Work task: Please retype the data below exactly, stopping after the line with "Azure global Cloud.</span></span>" and skipping every picture.

(Extracted data entries)
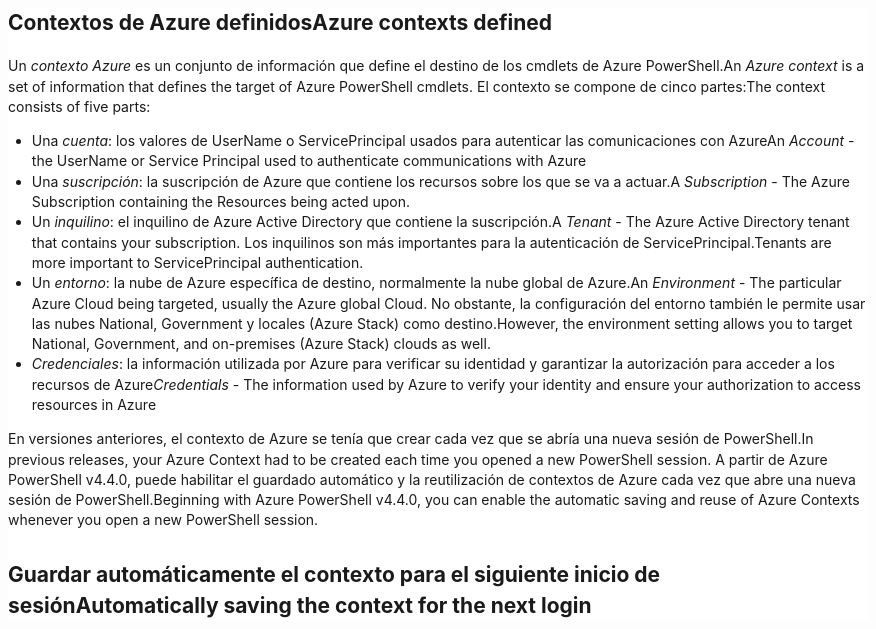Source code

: ## <a name="azure-contexts-defined"></a><span data-ttu-id="7d8a8-110">Contextos de Azure definidos</span><span class="sxs-lookup"><span data-stu-id="7d8a8-110">Azure contexts defined</span></span>

<span data-ttu-id="7d8a8-111">Un *contexto Azure* es un conjunto de información que define el destino de los cmdlets de Azure PowerShell.</span><span class="sxs-lookup"><span data-stu-id="7d8a8-111">An *Azure context* is a set of information that defines the target of Azure PowerShell cmdlets.</span></span> <span data-ttu-id="7d8a8-112">El contexto se compone de cinco partes:</span><span class="sxs-lookup"><span data-stu-id="7d8a8-112">The context consists of five parts:</span></span>

- <span data-ttu-id="7d8a8-113">Una *cuenta*: los valores de UserName o ServicePrincipal usados para autenticar las comunicaciones con Azure</span><span class="sxs-lookup"><span data-stu-id="7d8a8-113">An *Account* - the UserName or Service Principal used to authenticate communications with Azure</span></span>
- <span data-ttu-id="7d8a8-114">Una *suscripción*: la suscripción de Azure que contiene los recursos sobre los que se va a actuar.</span><span class="sxs-lookup"><span data-stu-id="7d8a8-114">A *Subscription* - The Azure Subscription containing the Resources being acted upon.</span></span>
- <span data-ttu-id="7d8a8-115">Un *inquilino*: el inquilino de Azure Active Directory que contiene la suscripción.</span><span class="sxs-lookup"><span data-stu-id="7d8a8-115">A *Tenant* - The Azure Active Directory tenant that contains your subscription.</span></span> <span data-ttu-id="7d8a8-116">Los inquilinos son más importantes para la autenticación de ServicePrincipal.</span><span class="sxs-lookup"><span data-stu-id="7d8a8-116">Tenants are more important to ServicePrincipal authentication.</span></span>
- <span data-ttu-id="7d8a8-117">Un *entorno*: la nube de Azure específica de destino, normalmente la nube global de Azure.</span><span class="sxs-lookup"><span data-stu-id="7d8a8-117">An *Environment* - The particular Azure Cloud being targeted, usually the Azure global Cloud.</span></span>
  <span data-ttu-id="7d8a8-118">No obstante, la configuración del entorno también le permite usar las nubes National, Government y locales (Azure Stack) como destino.</span><span class="sxs-lookup"><span data-stu-id="7d8a8-118">However, the environment setting allows you to target National, Government, and on-premises (Azure Stack) clouds as well.</span></span>
- <span data-ttu-id="7d8a8-119">*Credenciales*: la información utilizada por Azure para verificar su identidad y garantizar la autorización para acceder a los recursos de Azure</span><span class="sxs-lookup"><span data-stu-id="7d8a8-119">*Credentials* - The information used by Azure to verify your identity and ensure your authorization to access resources in Azure</span></span>

<span data-ttu-id="7d8a8-120">En versiones anteriores, el contexto de Azure se tenía que crear cada vez que se abría una nueva sesión de PowerShell.</span><span class="sxs-lookup"><span data-stu-id="7d8a8-120">In previous releases, your Azure Context had to be created each time you opened a new PowerShell session.</span></span> <span data-ttu-id="7d8a8-121">A partir de Azure PowerShell v4.4.0, puede habilitar el guardado automático y la reutilización de contextos de Azure cada vez que abre una nueva sesión de PowerShell.</span><span class="sxs-lookup"><span data-stu-id="7d8a8-121">Beginning with Azure PowerShell v4.4.0, you can enable the automatic saving and reuse of Azure Contexts whenever you open a new PowerShell session.</span></span>

## <a name="automatically-saving-the-context-for-the-next-login"></a><span data-ttu-id="7d8a8-122">Guardar automáticamente el contexto para el siguiente inicio de sesión</span><span class="sxs-lookup"><span data-stu-id="7d8a8-122">Automatically saving the context for the next login</span></span>
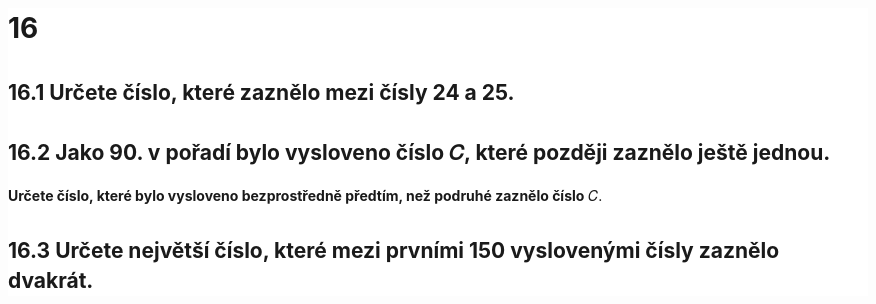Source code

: # 16 
## 16.1 Určete číslo, které zaznělo mezi čísly 24 a 25. 
## 16.2 Jako 90. v pořadí bylo vysloveno číslo 𝐶, které později zaznělo ještě jednou. 
**Určete číslo, které bylo vysloveno bezprostředně předtím, než podruhé 
zaznělo číslo** 𝐶. 
## 16.3 Určete největší číslo, které mezi prvními 150 vyslovenými čísly zaznělo dvakrát.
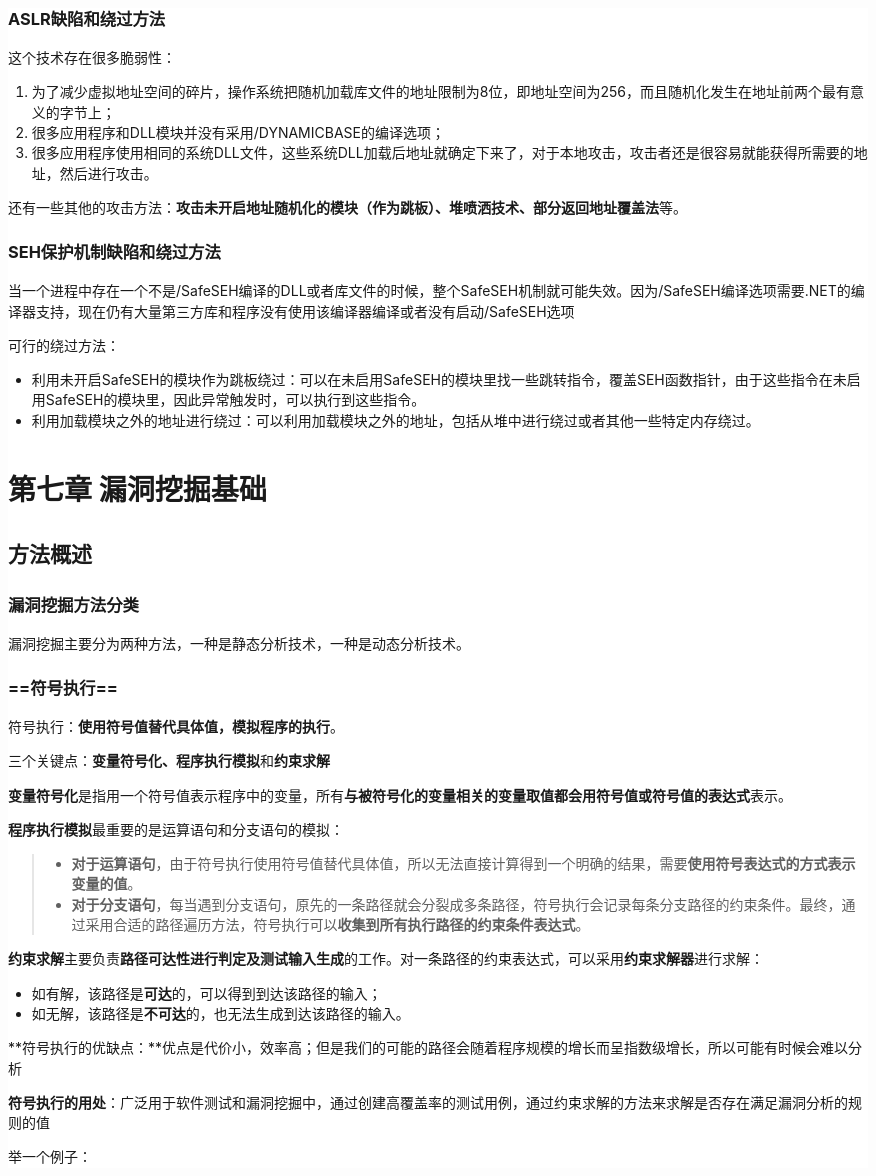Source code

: ### ASLR缺陷和绕过方法

这个技术存在很多脆弱性：

1. 为了减少虚拟地址空间的碎片，操作系统把随机加载库文件的地址限制为8位，即地址空间为256，而且随机化发生在地址前两个最有意义的字节上；
2. 很多应用程序和DLL模块并没有采用/DYNAMICBASE的编译选项；
3. 很多应用程序使用相同的系统DLL文件，这些系统DLL加载后地址就确定下来了，对于本地攻击，攻击者还是很容易就能获得所需要的地址，然后进行攻击。

还有一些其他的攻击方法：**攻击未开启地址随机化的模块（作为跳板）、堆喷洒技术、部分返回地址覆盖法**等。



### SEH保护机制缺陷和绕过方法

​	当一个进程中存在一个不是/SafeSEH编译的DLL或者库文件的时候，整个SafeSEH机制就可能失效。因为/SafeSEH编译选项需要.NET的编译器支持，现在仍有大量第三方库和程序没有使用该编译器编译或者没有启动/SafeSEH选项

可行的绕过方法：

- 利用未开启SafeSEH的模块作为跳板绕过：可以在未启用SafeSEH的模块里找一些跳转指令，覆盖SEH函数指针，由于这些指令在未启用SafeSEH的模块里，因此异常触发时，可以执行到这些指令。
- 利用加载模块之外的地址进行绕过：可以利用加载模块之外的地址，包括从堆中进行绕过或者其他一些特定内存绕过。



# 第七章 漏洞挖掘基础

## 方法概述

### 漏洞挖掘方法分类

​	漏洞挖掘主要分为两种方法，一种是静态分析技术，一种是动态分析技术。



### ==符号执行==

​	符号执行：**使用符号值替代具体值，模拟程序的执行**。

​	三个关键点：**变量符号化、程序执行模拟**和**约束求解**

​	**变量符号化**是指用一个符号值表示程序中的变量，所有**与被符号化的变量相关的变量取值都会用符号值或符号值的表达式**表示。

​	**程序执行模拟**最重要的是运算语句和分支语句的模拟：

> - **对于运算语句**，由于符号执行使用符号值替代具体值，所以无法直接计算得到一个明确的结果，需要**使用符号表达式的方式表示变量的值**。
> - **对于分支语句**，每当遇到分支语句，原先的一条路径就会分裂成多条路径，符号执行会记录每条分支路径的约束条件。最终，通过采用合适的路径遍历方法，符号执行可以**收集到所有执行路径的约束条件表达式**。

​	**约束求解**主要负责**路径可达性进行判定及测试输入生成**的工作。对一条路径的约束表达式，可以采用**约束求解器**进行求解：

- 如有解，该路径是**可达**的，可以得到到达该路径的输入；
- 如无解，该路径是**不可达**的，也无法生成到达该路径的输入。

​	**符号执行的优缺点：**优点是代价小，效率高；但是我们的可能的路径会随着程序规模的增长而呈指数级增长，所以可能有时候会难以分析

​	**符号执行的用处**：广泛用于软件测试和漏洞挖掘中，通过创建高覆盖率的测试用例，通过约束求解的方法来求解是否存在满足漏洞分析的规则的值

举一个例子：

Reply to the task:
Source code

: ## <a name="azure-contexts-defined"></a><span data-ttu-id="7d8a8-110">Contextos de Azure definidos</span><span class="sxs-lookup"><span data-stu-id="7d8a8-110">Azure contexts defined</span></span>

<span data-ttu-id="7d8a8-111">Un *contexto Azure* es un conjunto de información que define el destino de los cmdlets de Azure PowerShell.</span><span class="sxs-lookup"><span data-stu-id="7d8a8-111">An *Azure context* is a set of information that defines the target of Azure PowerShell cmdlets.</span></span> <span data-ttu-id="7d8a8-112">El contexto se compone de cinco partes:</span><span class="sxs-lookup"><span data-stu-id="7d8a8-112">The context consists of five parts:</span></span>

- <span data-ttu-id="7d8a8-113">Una *cuenta*: los valores de UserName o ServicePrincipal usados para autenticar las comunicaciones con Azure</span><span class="sxs-lookup"><span data-stu-id="7d8a8-113">An *Account* - the UserName or Service Principal used to authenticate communications with Azure</span></span>
- <span data-ttu-id="7d8a8-114">Una *suscripción*: la suscripción de Azure que contiene los recursos sobre los que se va a actuar.</span><span class="sxs-lookup"><span data-stu-id="7d8a8-114">A *Subscription* - The Azure Subscription containing the Resources being acted upon.</span></span>
- <span data-ttu-id="7d8a8-115">Un *inquilino*: el inquilino de Azure Active Directory que contiene la suscripción.</span><span class="sxs-lookup"><span data-stu-id="7d8a8-115">A *Tenant* - The Azure Active Directory tenant that contains your subscription.</span></span> <span data-ttu-id="7d8a8-116">Los inquilinos son más importantes para la autenticación de ServicePrincipal.</span><span class="sxs-lookup"><span data-stu-id="7d8a8-116">Tenants are more important to ServicePrincipal authentication.</span></span>
- <span data-ttu-id="7d8a8-117">Un *entorno*: la nube de Azure específica de destino, normalmente la nube global de Azure.</span><span class="sxs-lookup"><span data-stu-id="7d8a8-117">An *Environment* - The particular Azure Cloud being targeted, usually the Azure global Cloud.</span></span>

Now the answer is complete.